384バンドものハイパースペクトルデータを購入し、処理し、保存することは非常に困難なものに思えるかもしれませんが、優れた画像処理ツールにより科学的農業を実践する人にとってこのプロセスは簡単になります。

農業専門家はLandsatのマルチスペクトルデータの7バンド全てではなく3つの特定のバンドを購入すれば十分であることを既に知っています。同様に科学的農業専門家は解決すべき問題によって必要となるプロダクトをハイパースペクトルデータセットから選択するでしょう。AIG、NASA及び他のリモートセンシングセンターの研究者は現在、とうもろこし内の水分含有量、柑橘類の害虫被害、そして特定の作物における様々な病気などを発見するのに最高の製品を作り出すために理論を開発、そして実験しています。

使用者は予めパッケージ化されたデータセット「Corn Water Content」や「Equivalent Biomass」等を購入することになるでしょう。リモートセンシングにおける現在のトレンドはデータを提供する事ではなく、トータルな解決策を提供する事となっています。CASI航空スキャナーの開発元であるアルバータ州ClagaryのITRESリサーチ社はシステムの販売、リースに加え、地図作成サービスを提供することを計画しています。

「解決策を提供することはこのようなサービスにとって非常に重要です。」とITRES社のロバート・プライスは述べています。「私達は顧客に対して未処理データではなく、bitmap形式でデータを提供します」。

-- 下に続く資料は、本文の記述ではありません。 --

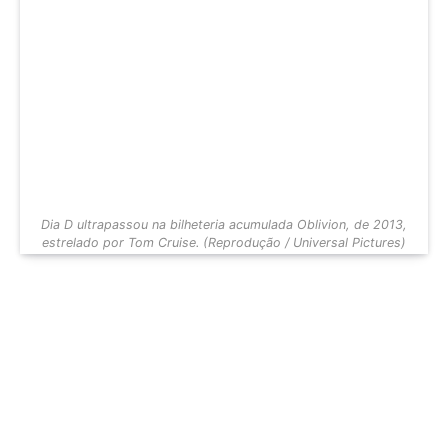
Dia D ultrapassou na bilheteria acumulada Oblivion, de 2013,
estrelado por Tom Cruise. (Reprodução / Universal Pictures)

当然、多くの巨大な農業供給会社では顧客のために既に社内で画像処理を行っています、そしてこれからも引き続き行われるでしょう。いくつかの画像処理パッケージの優れたアルゴリズムは大きなデータファイルを扱う際に助けとなります。例えば、Research Systems社はENVIではデータファイルサイズを縮小するために、主成分分析、及びMinimum Noise Fraction等の機能がサポートされています。

何が必要となるのでしょうか?

農業系の供給会社、農学者、及び個人の農業経営者はハイパースペクトル、マルチスペクトル、及びパンクロ画像の処理をスタートするために必要となるコンピュータシステムがいかに小規模なものであるかを知って驚くでしょう。ENVI等の強力な画像処理パッケージを実行するために必要なシステムはPentium PCもしくはPower Macintosh程度です。CD-ROM drive及び少なくとも1ギガバイトのハードディスクを装備していることが必要です。WWWへのアクセス機能はデータの入手等の作業で必要となります。

ハイパースペクトル画像技術は現在も開発されそして日々改良されています。コロラド州ボルダーにあるコロラド大学及びAIGはこの分野に関して、すばらしい情報及び知識の提供を行っています。